Texto fornecido:
Fomos atrás do descanso no coração da planície e acabámos a partir ovos e a picar cebola, numa cozinha onde antigamente se desmanchava o porco depois da matança. No Refúgio da Vila, em Portel, de avental posto, ajudámos a fazer o almoço e sentimo-nos em casa.
Sábado, meio-dia. Nesta escola não se ouve o toque da campainha a chamar para a aula, é pelo olfacto que somos tentados a entrar. Cheira a especiarias, a carne, a bacalhau, a salsa e a alho. E a outras coisas que ainda não conseguimos deslindar. Enquanto esperamos pelo chef, que há-de desvendar os segredos dos pratos típicos do Alentejo, pomos o avental. A barriga já dá horas, mas não por muito tempo.
 
No programa que nos tinham sugerido para o fim-de-semana no Refúgio da Vila, em Portel (Évora), este parecia ser o ponto alto. Desde que abriu, em 1999, numa antiga casa agrícola apalaçada do século XIX, o hotel rural de quatro estrelas tem uma Escola de Cozinha que já foi considerada uma das dez melhores da Europa por um jornal inglês. Mesmo com o hotel em risco de fechar no ano passado devido à quebra da procura, as aulas não pararam. 
 
A escola foi uma ideia que a proprietária, Sofia Vieira, ex-guia turística, trouxe das viagens que fez pela Europa, onde proliferavam projectos do género — antes mesmo de os concursos culinários se terem tornado moda nas televisões. “Percebi que as pessoas que viajam gostam de ter coisas para fazer, e que a mesa de uma cozinha é o local ideal para se falar de tudo”, conta. Em 1993, foi de Lisboa a Portel com um anúncio de jornal na mão. Mal viu o edifício senhorial foi “amor à primeira vista”. Apaixonou-se pela alma do espaço onde viveram fidalgos ligados à Casa Real e onde foi rodado um filme português, Cerromaior, que adaptou ao cinema o primeiro romance de Manuel da Fonseca.

Dados de origem:

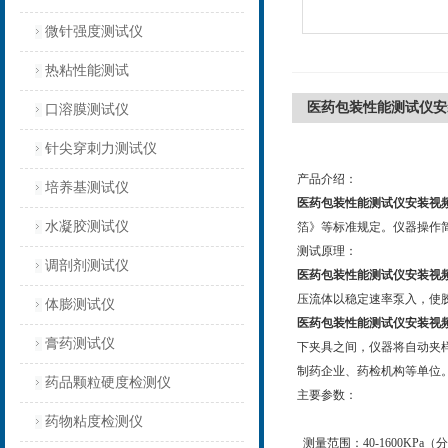
微针强度测试仪
热粘性能测试
医药包装性能测试仪安
口溶膜测试仪
针尖穿刺力测试仪
产品介绍：
培养基测试仪
医药包装性能测试仪安装视
水凝胶测试仪
箔》等标准规定。仪器操作
测试原理：
调剖剂测试仪
医药包装性能测试仪安装视
压流体以稳定速率泵入，使
体膨测试仪
医药包装性能测试仪安装视
膏药测试仪
下夹具之间，仪器将自动夹
制药企业、药检机构等单位
药品颗粒硬度检测仪
主要参数：
药物粘度检测仪
测量范围：40-1600KPa（分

O que fazer: Segundo o texto sobre o Refúgio da Vila, em que ano abriu o hotel? Baseie-se apenas no texto fornecido.

Resposta escrita: Em 1999.